**EXTRAIT PRÉSENTÉ**:

↓↓↓

Une réponse pourrait être l’habitat modulable qui grandit ou diminue en fonction de la demande ou des évènements de la vie qui bouscule un ménage. C’est ce que propose Owwi, un projet de logements ajustable. Grâce à leurs cloisons, le logement peut s’adapter à une famille qui s’agrandit ou se réduit. Le concept s’adresse plutôt à des ménages ayant des moyens. Toutefois, c’est une idée dont s’inspire de plus en plus de promoteurs immobiliers ou bailleurs sociaux pour mettre à jour l’agencement de leurs logements et actualiser leur offre.



Photo d’une pièce de 32m² séparée en deux par owwi © owwi



Les financements, le remède à la production suffisante de logements de qualité, diversifiés, et bon marché ?

↑↑↑

**OBJECTIF VISÉ**: Dites si chacune des affirmations suivantes concorde avec le passage sur l’habitat modulable. Répondez par oui ou par non et citez les mots du passage qui tranchent : (a) le concept Owwi vise surtout des ménages modestes ; (b) les cloisons permettent au logement de s’adapter à une famille qui s’agrandit ou se réduit ; (c) des promoteurs immobiliers ou des bailleurs sociaux s’inspirent de cette idée.

**DONNÉES À EXAMINER**:
↓↓↓

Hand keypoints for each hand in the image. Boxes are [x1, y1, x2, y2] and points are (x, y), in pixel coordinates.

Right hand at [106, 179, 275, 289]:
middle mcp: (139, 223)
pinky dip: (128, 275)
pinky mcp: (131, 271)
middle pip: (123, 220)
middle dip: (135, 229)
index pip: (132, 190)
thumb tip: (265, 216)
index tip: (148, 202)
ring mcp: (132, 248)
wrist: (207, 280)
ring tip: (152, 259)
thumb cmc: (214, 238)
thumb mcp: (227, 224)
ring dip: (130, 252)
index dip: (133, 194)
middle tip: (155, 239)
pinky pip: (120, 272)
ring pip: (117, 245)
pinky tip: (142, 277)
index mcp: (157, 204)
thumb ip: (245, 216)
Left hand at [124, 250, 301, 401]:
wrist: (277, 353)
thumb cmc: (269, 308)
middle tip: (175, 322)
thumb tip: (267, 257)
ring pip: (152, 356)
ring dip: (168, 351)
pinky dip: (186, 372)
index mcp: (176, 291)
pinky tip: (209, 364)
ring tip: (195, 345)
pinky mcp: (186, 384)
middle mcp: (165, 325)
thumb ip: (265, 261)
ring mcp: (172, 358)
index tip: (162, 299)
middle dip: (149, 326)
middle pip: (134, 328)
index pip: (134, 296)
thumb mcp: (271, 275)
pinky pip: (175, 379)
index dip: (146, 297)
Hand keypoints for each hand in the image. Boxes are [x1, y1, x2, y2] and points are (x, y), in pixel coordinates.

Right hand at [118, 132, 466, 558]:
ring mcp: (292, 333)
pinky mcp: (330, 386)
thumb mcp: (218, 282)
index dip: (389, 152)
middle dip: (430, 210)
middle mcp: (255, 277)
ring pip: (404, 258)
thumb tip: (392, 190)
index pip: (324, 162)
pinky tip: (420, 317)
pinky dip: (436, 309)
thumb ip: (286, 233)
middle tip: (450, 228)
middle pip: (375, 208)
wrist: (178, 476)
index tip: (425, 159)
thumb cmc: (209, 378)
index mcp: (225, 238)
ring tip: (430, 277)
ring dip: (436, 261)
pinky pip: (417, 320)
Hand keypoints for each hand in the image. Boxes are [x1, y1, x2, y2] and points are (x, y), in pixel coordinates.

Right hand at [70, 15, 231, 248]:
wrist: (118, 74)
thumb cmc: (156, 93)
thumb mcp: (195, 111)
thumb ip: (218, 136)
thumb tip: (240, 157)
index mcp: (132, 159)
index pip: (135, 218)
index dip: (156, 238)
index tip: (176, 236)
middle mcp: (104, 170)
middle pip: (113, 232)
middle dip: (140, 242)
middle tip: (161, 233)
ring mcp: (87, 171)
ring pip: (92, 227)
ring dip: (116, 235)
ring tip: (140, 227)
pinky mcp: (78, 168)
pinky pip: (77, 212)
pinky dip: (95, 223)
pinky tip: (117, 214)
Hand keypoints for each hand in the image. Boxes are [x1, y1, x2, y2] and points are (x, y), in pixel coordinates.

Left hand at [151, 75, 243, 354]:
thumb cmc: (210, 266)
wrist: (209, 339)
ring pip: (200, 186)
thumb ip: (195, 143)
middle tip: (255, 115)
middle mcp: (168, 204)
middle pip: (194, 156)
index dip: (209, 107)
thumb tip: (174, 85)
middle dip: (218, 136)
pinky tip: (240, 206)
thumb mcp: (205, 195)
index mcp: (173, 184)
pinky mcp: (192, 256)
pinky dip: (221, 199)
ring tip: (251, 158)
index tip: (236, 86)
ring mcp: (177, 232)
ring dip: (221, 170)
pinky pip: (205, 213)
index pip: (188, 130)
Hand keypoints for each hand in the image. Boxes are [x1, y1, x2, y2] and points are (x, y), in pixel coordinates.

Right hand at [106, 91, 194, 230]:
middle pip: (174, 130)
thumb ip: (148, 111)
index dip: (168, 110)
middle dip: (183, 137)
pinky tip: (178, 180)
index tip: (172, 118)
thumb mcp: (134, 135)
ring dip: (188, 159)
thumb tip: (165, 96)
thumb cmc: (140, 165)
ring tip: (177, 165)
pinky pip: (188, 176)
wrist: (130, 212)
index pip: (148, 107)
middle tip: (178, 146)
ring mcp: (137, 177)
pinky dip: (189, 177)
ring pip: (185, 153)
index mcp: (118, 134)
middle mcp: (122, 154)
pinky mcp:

↑↑↑

**RÉPONSE RÉDIGÉE**:
(a) Non : « Le concept s’adresse plutôt à des ménages ayant des moyens. »
(b) Oui : « Grâce à leurs cloisons, le logement peut s’adapter à une famille qui s’agrandit ou se réduit. »
(c) Oui : « c’est une idée dont s’inspire de plus en plus de promoteurs immobiliers ou bailleurs sociaux »